My name is Jean-Luc Gala, I am a medical doctor with a PhD Thesis and a lecturer at University of Louvain. I have a strong medical background, as a medical doctor, a strong academic background as a lecturer, and a military background as former, now-retired, medical officer. These backgrounds have helped me to develop an emergency deployment service called B-LiFE.
Recently we were deployed in Piemont, Northern Italy, at the request of the Italian health authorities in the context of the COVID epidemic that was seriously affecting the region. Our role was to perform mass COVID screening, which we did in two different locations. It was actually the first time that we had to relocate the lab during a mission. We were first deployed in Turin and then in Novara.
Our biggest mission was our deployment in Guinea, in western Africa, during the EBOLA outbreak which hit the region in 2014-2015. We stayed there in situ for three months, carrying out thousands of EBOLA test samples.
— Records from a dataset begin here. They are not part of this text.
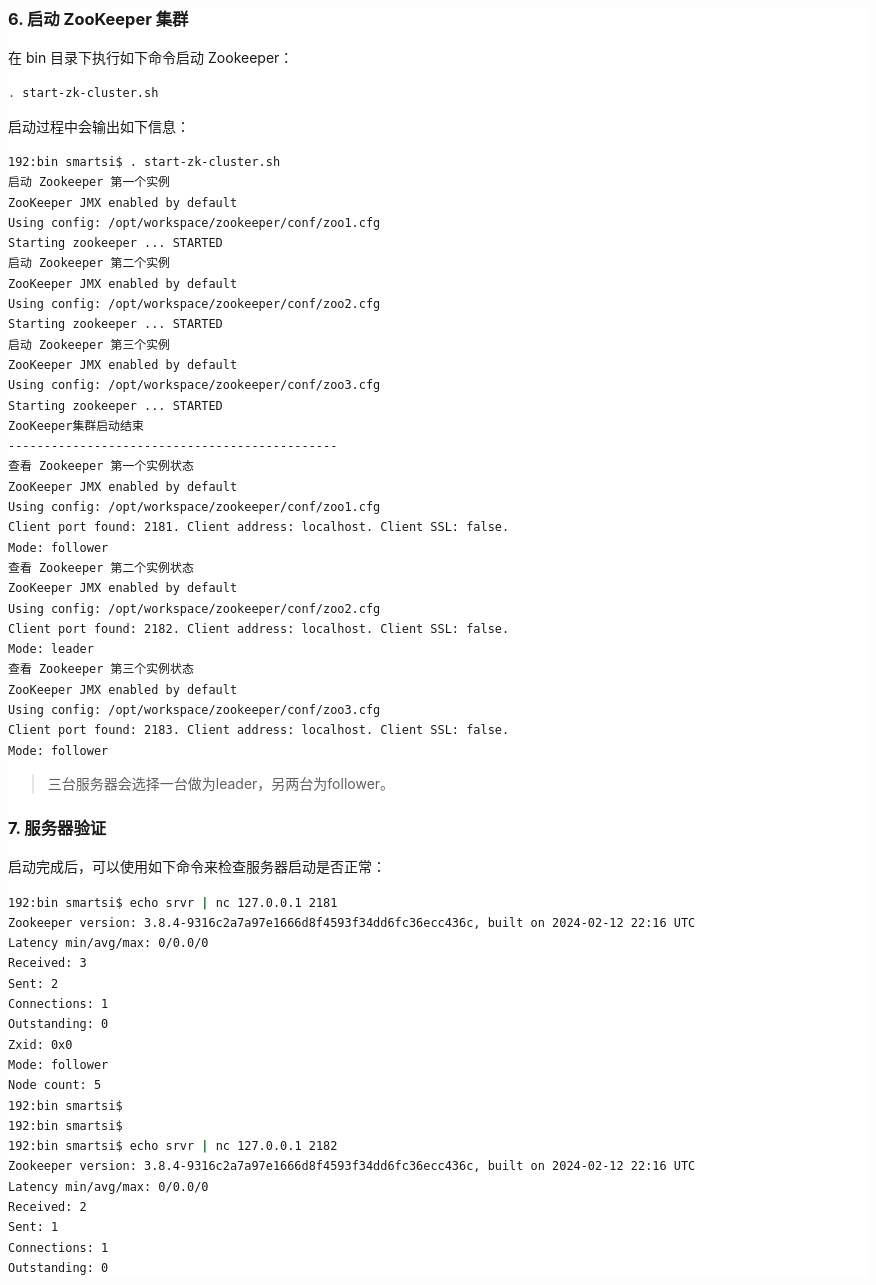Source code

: ### 6. 启动 ZooKeeper 集群

在 bin 目录下执行如下命令启动 Zookeeper：
```bash
. start-zk-cluster.sh
```
启动过程中会输出如下信息：
```bash
192:bin smartsi$ . start-zk-cluster.sh
启动 Zookeeper 第一个实例
ZooKeeper JMX enabled by default
Using config: /opt/workspace/zookeeper/conf/zoo1.cfg
Starting zookeeper ... STARTED
启动 Zookeeper 第二个实例
ZooKeeper JMX enabled by default
Using config: /opt/workspace/zookeeper/conf/zoo2.cfg
Starting zookeeper ... STARTED
启动 Zookeeper 第三个实例
ZooKeeper JMX enabled by default
Using config: /opt/workspace/zookeeper/conf/zoo3.cfg
Starting zookeeper ... STARTED
ZooKeeper集群启动结束
----------------------------------------------
查看 Zookeeper 第一个实例状态
ZooKeeper JMX enabled by default
Using config: /opt/workspace/zookeeper/conf/zoo1.cfg
Client port found: 2181. Client address: localhost. Client SSL: false.
Mode: follower
查看 Zookeeper 第二个实例状态
ZooKeeper JMX enabled by default
Using config: /opt/workspace/zookeeper/conf/zoo2.cfg
Client port found: 2182. Client address: localhost. Client SSL: false.
Mode: leader
查看 Zookeeper 第三个实例状态
ZooKeeper JMX enabled by default
Using config: /opt/workspace/zookeeper/conf/zoo3.cfg
Client port found: 2183. Client address: localhost. Client SSL: false.
Mode: follower
```

> 三台服务器会选择一台做为leader，另两台为follower。

### 7. 服务器验证

启动完成后，可以使用如下命令来检查服务器启动是否正常：
```bash
192:bin smartsi$ echo srvr | nc 127.0.0.1 2181
Zookeeper version: 3.8.4-9316c2a7a97e1666d8f4593f34dd6fc36ecc436c, built on 2024-02-12 22:16 UTC
Latency min/avg/max: 0/0.0/0
Received: 3
Sent: 2
Connections: 1
Outstanding: 0
Zxid: 0x0
Mode: follower
Node count: 5
192:bin smartsi$
192:bin smartsi$
192:bin smartsi$ echo srvr | nc 127.0.0.1 2182
Zookeeper version: 3.8.4-9316c2a7a97e1666d8f4593f34dd6fc36ecc436c, built on 2024-02-12 22:16 UTC
Latency min/avg/max: 0/0.0/0
Received: 2
Sent: 1
Connections: 1
Outstanding: 0
```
We were deployed to support the EBOLA treatment unit run by the French NGO ALIMA.
It was a very long and challenging mission, and the first time that a Belgian lab had been deployed in Africa for this type of epidemic.
The concept of B-LiFE is very simple. We combine space assets and technologies used in space research in an operational capacity for deployment far away in very remote countries,
thousands of miles from base camp. We have to be able to communicate and exchange crucial information with the different stakeholders.
Using the satellite service Copernicus, we can map the area where the lab is deployed or will be deployed. So pre-deployment, the map is used to prepare the mission. During deployment, it helps devise “exit strategies” to increase the team’s security by defining the emergency routes to take in crisis situations where we would urgently need to evacuate personnel because of civilian unrest. This is not so rare in developing countries and, in very remote areas with political tensions, personnel have little protection. So we need to prepare the best exit routes and ideally to have many of them.
We also have to geo-position personnel, as not everyone stays in the lab all the time.
Sometimes we need to send a sampling team outside the lab, sometimes miles away, to get special samples. At any time, the head of the lab needs to know where the team is, what they are doing, how they can come back, and the best route back to base camp. This increases security and such good management helps manage the lab more efficiently.
And finally by combining all these methods we can create a dynamic mapping of the disease,
a genuine map of the epidemic. You can then take a normal map and input data concerning clusters, where they are located, and how they are progressing during deployment. Are they increasing? Are they decreasing? Are there new clusters occurring elsewhere.
All this information is crucial if you want to be really efficient in a secure way.